Sex‐Specific Associations Between Alcohol Consumption and Incidence of Hypertension: A Systematic Review and Meta‐Analysis of Cohort Studies
Review article
Abstract
Background
Although it is well established that heavy alcohol consumption increases the risk of hypertension, the risk associated with low levels of alcohol intake in men and women is unclear.
Methods and Results
The researchers searched Medline and Embase for original cohort studies on the association between average alcohol consumption and incidence of hypertension in people without hypertension. Random‐effects meta‐analyses and metaregressions were conducted. Data from 20 articles with 361,254 participants (125,907 men and 235,347 women) and 90,160 incident cases of hypertension (32,426 men and 57,734 women) were included.
In people consuming 1 to 2 alcoholic drinks/day (12 g of pure ethanol per drink), incidence of hypertension differed between men and women.
- In men, the risk for hypertension in comparison with abstainers was relative risk=1.19, 1.51, and 1.74 for consumption of 1 to 2, 3 to 4, and 5 or more standard alcoholic drinks per day, respectively.
- In women, there was no increased risk for 1 to 2 alcoholic drinks/day, and an increased risk for consumption beyond this level (relative risk=1.42; 1.22–1.66).
Conclusions
Any alcohol consumption was associated with an increase in the risk for hypertension in men.
In women, there was no risk increase for consumption of 1 to 2 alcoholic drinks/day and an increased risk for higher consumption levels.
The researchers did not find evidence for a protective effect of alcohol consumption in women, contrary to earlier meta‐analyses.
Clinical Perspective
What Is New?
- This is the first meta‐analysis based on high‐quality cohort studies on the relationship between different levels of alcohol consumption and risk for incident hypertension.
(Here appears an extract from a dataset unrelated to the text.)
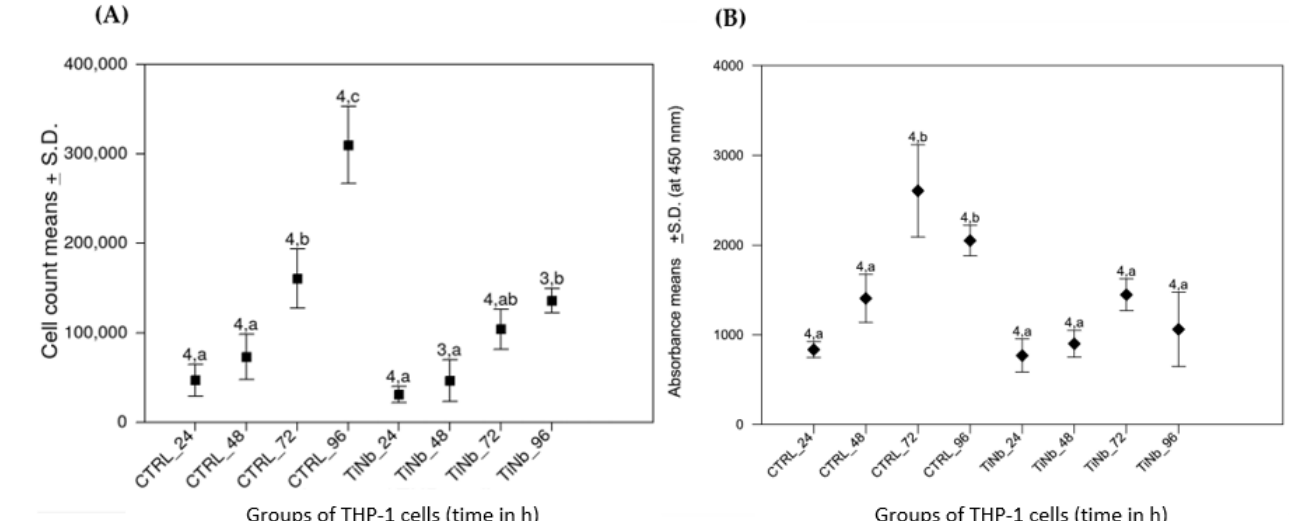
Figure 3. Grown ( A ) and metabolic activity ( B ) of THP-1 cells onto S_TiNb discs compared to CTRL polystyrene surface. The number and the letter displayed onto the bars indicate, respectively, sampling replicates and statistical group. Groups not sharing the same letter are different on the 95% level (Tukey–Kramer method). Absorbance at 450 nm is expressed in mA; ‘CTRL’ and ‘TiNb’ (S_TiNb) groups: growth on polystyrene and smooth TiNb alloy, respectively, for 24, 48, 72 and 96 h.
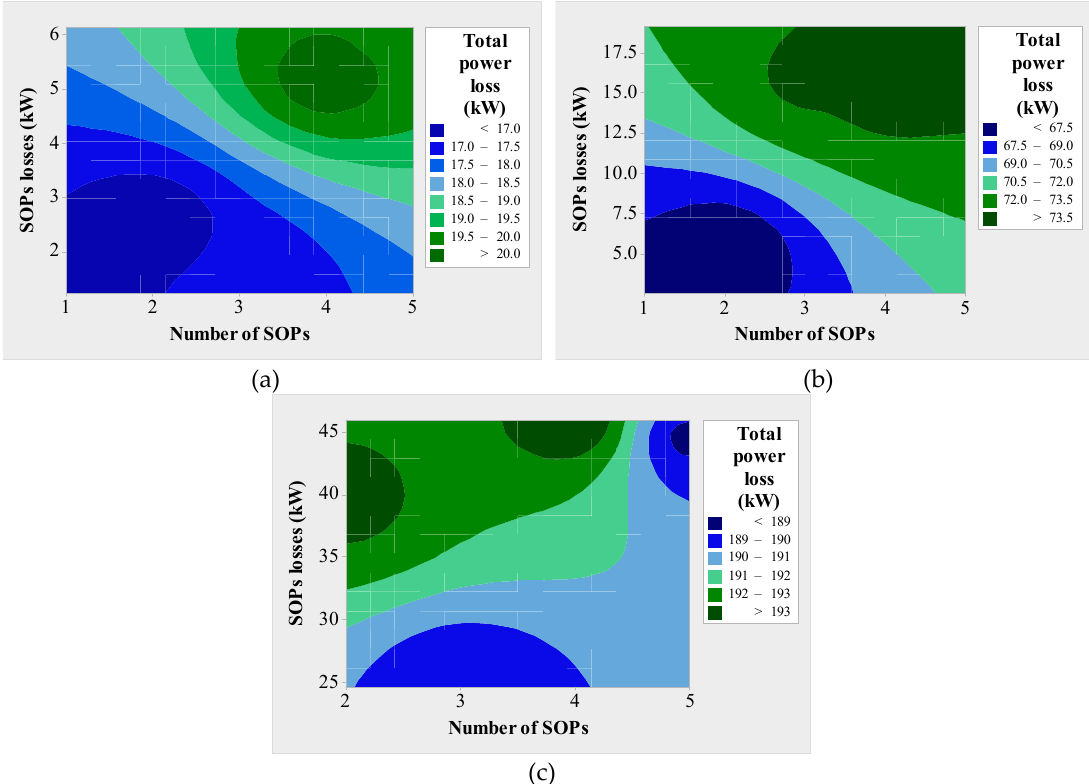
Figure 5. Contour plots of total power loss versus SOPs losses and N SOP : ( a ) light loading, ( b ) normal loading, and ( c ) heavy loading.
- The researchers investigated the risk for hypertension separately for men and women in people who did not have hypertension at baseline.
- The risk for hypertension in former alcohol consumers was similar to that of lifetime abstainers.
- The researchers found that, compared with non-alcohol drinkers, the risk for hypertension was increased at all levels of alcohol consumption in men.
- Contrary to earlier meta‐analyses, the researchers did not find a protective effect of low levels of alcohol consumption in women.
What Are the Clinical Implications?
- The findings support sex‐specific alcohol consumption guidelines with regard to risk for hypertension. These guidelines may be revised to indicate the increased risk for any alcohol consumption in men.
- Alcohol consumption should be assessed at the primary care level whenever there is elevated blood pressure.
- Changing clinical practice promises to reduce substantial mortality and burden of disease associated with both alcohol consumption and hypertension.